TASKS TO COMPLETE:
**1)** Decide whether each statement agrees with the post on abortion below, answering yes or no and quoting the deciding words of the text exactly: (a) The writer describes themselves as an atheist. (b) The writer treats personal freedom as a terminal goal. (c) The writer says the post can go on the front page.
**2)** From the post on abortion below, extract word for word the passage starting with "This post can't" and going on through "linked to above.".

━━━━━ PROVIDED TEXT

Wait... that sounds off.
I really am an atheist, with good reasons to support gun bans and gay marriage. But while pondering matters today, I realised that my position on abortion was a lot more shaky than it had previously seemed. I'm not sure one way or the other whether a mother's right to make decisions that can change her life trumps the life of a human embryo or fetus. On the one hand, a fetus isn't quite a person. It has very little intelligence or personality, and no existence independent of its mother, to the point where I am comfortable using the pronoun "it" to describe one. On the other hand, as little as it is, it still represents a human life, and I consider preservation of human life a terminal goal as opposed to the intermediate goal that is personal freedom. The relative utilities are staggering: I wouldn't allow a mob of 100,000 to kill another human no matter how much they wanted to and even if their quality of life was improved (up to a point). So: verify my beliefs, LessWrong.
If possible, I'd like this thread to be not only a discussion about abortion and the banning or legalisation thereof, but also about why I didn't notice this before. For all my talk about examining my beliefs, I wasn't doing very well. I only believed verifying my beliefs was good; I wasn't doing it on any lower level.
This post can't go on the front page, for obvious reasons: it's highly inflammatory, and changing it so as not to refer to a particular example would result in one of the posts I linked to above.

━━━━━━━━━━
━━━━━ SUPPLIED DATA

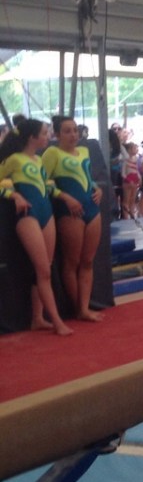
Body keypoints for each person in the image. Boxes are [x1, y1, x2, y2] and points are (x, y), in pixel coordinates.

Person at [0, 118, 72, 335]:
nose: (47, 136)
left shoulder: (39, 160)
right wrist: (14, 196)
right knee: (43, 270)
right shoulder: (14, 160)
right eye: (43, 133)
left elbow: (47, 186)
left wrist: (66, 197)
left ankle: (38, 318)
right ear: (32, 137)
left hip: (46, 213)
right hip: (28, 216)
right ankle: (57, 321)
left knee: (45, 269)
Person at [40, 116, 105, 322]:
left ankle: (85, 307)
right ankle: (79, 308)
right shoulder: (52, 153)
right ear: (57, 134)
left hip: (92, 209)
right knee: (72, 262)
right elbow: (43, 181)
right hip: (70, 212)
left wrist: (98, 188)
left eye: (75, 130)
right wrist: (65, 197)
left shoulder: (84, 151)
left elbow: (87, 177)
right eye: (67, 131)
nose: (73, 135)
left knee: (88, 261)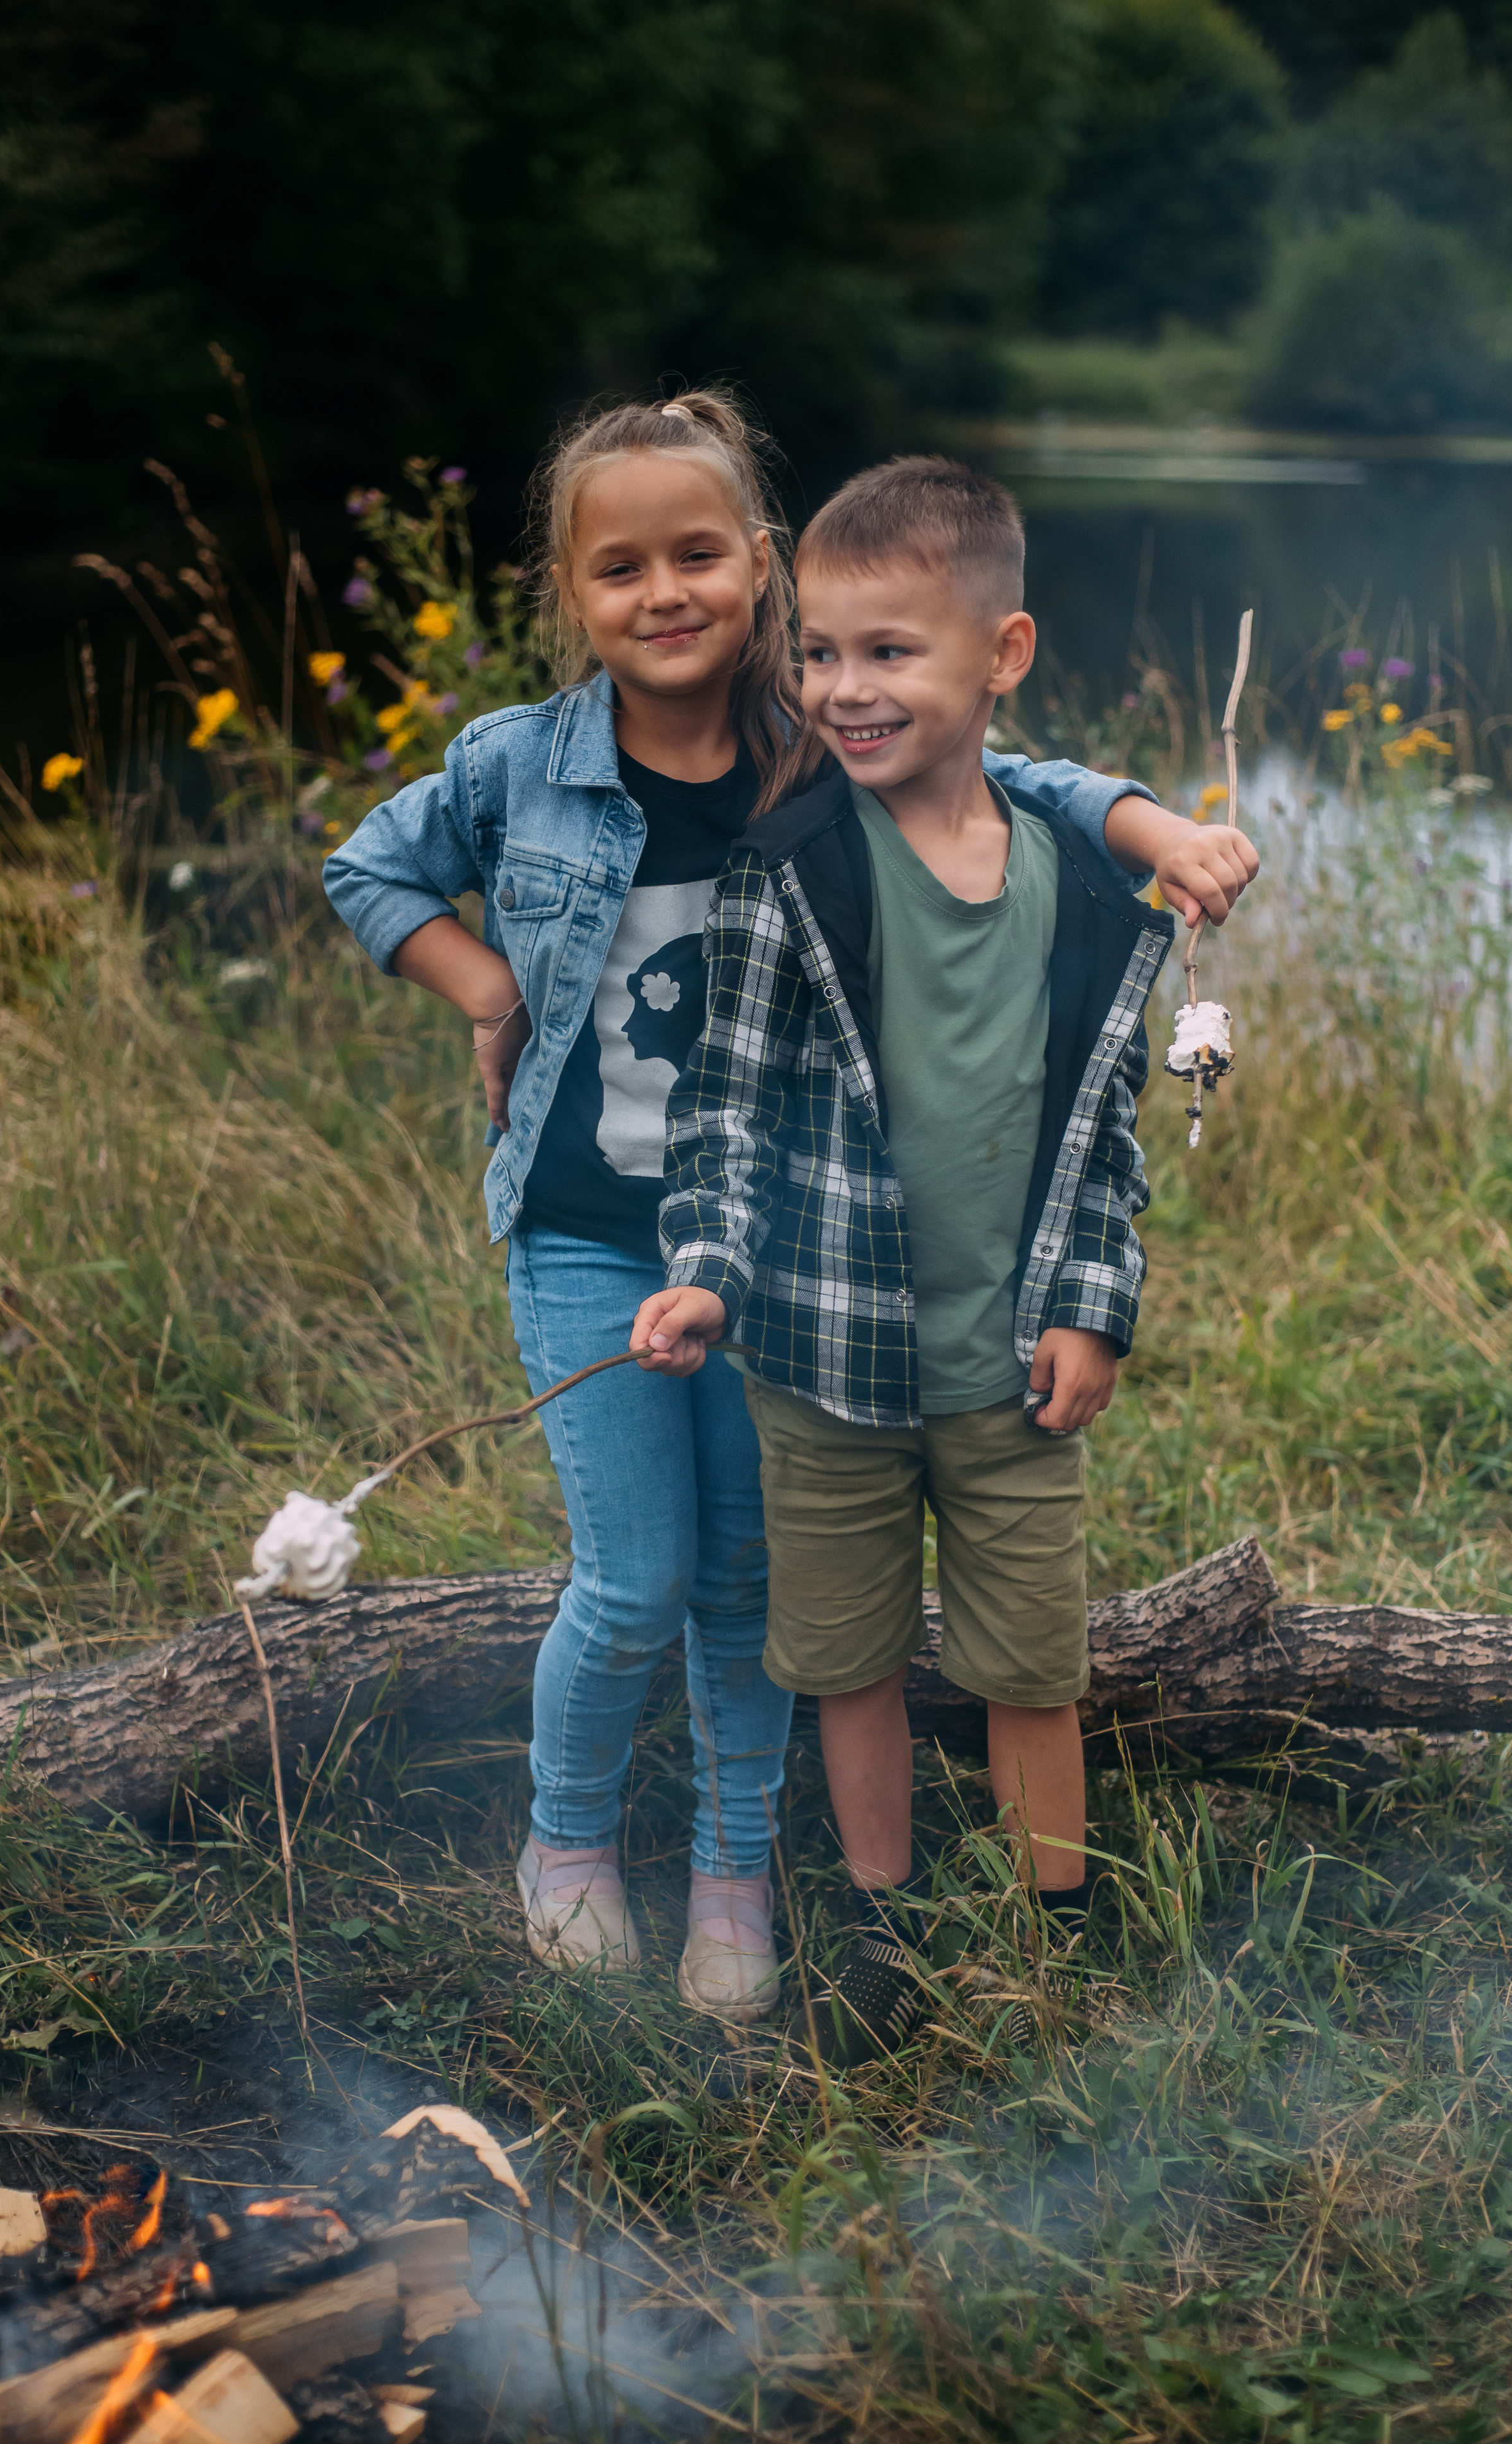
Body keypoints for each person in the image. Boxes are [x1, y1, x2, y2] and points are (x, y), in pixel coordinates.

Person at [326, 398, 1249, 2029]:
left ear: (757, 571)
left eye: (699, 555)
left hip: (781, 1243)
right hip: (585, 1225)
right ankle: (565, 1843)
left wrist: (1154, 823)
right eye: (619, 567)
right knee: (631, 1578)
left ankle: (738, 1868)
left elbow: (1012, 767)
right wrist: (490, 988)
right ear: (569, 588)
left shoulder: (816, 739)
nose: (663, 592)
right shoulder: (518, 763)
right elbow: (368, 869)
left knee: (753, 1576)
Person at [630, 454, 1258, 2064]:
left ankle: (1048, 1938)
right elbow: (723, 1112)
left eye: (890, 653)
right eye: (820, 653)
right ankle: (880, 1929)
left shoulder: (1082, 898)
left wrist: (1094, 1315)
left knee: (1026, 1665)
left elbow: (1105, 1148)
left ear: (1004, 655)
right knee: (846, 1664)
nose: (843, 690)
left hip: (1013, 1376)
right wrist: (706, 1267)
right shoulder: (793, 872)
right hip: (825, 1367)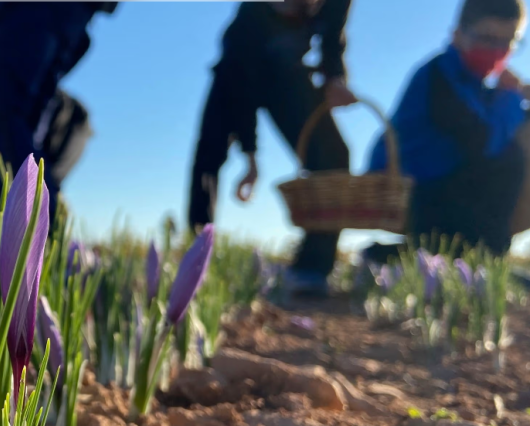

━━━━━━━━━━

EXPECTED RESULTS:
**1)**
(a) Yes: "I really am an atheist"
(b) No: "I consider preservation of human life a terminal goal as opposed to the intermediate goal that is personal freedom"
(c) No: "This post can't go on the front page"

**2)**
This post can't go on the front page, for obvious reasons: it's highly inflammatory, and changing it so as not to refer to a particular example would result in one of the posts I linked to above.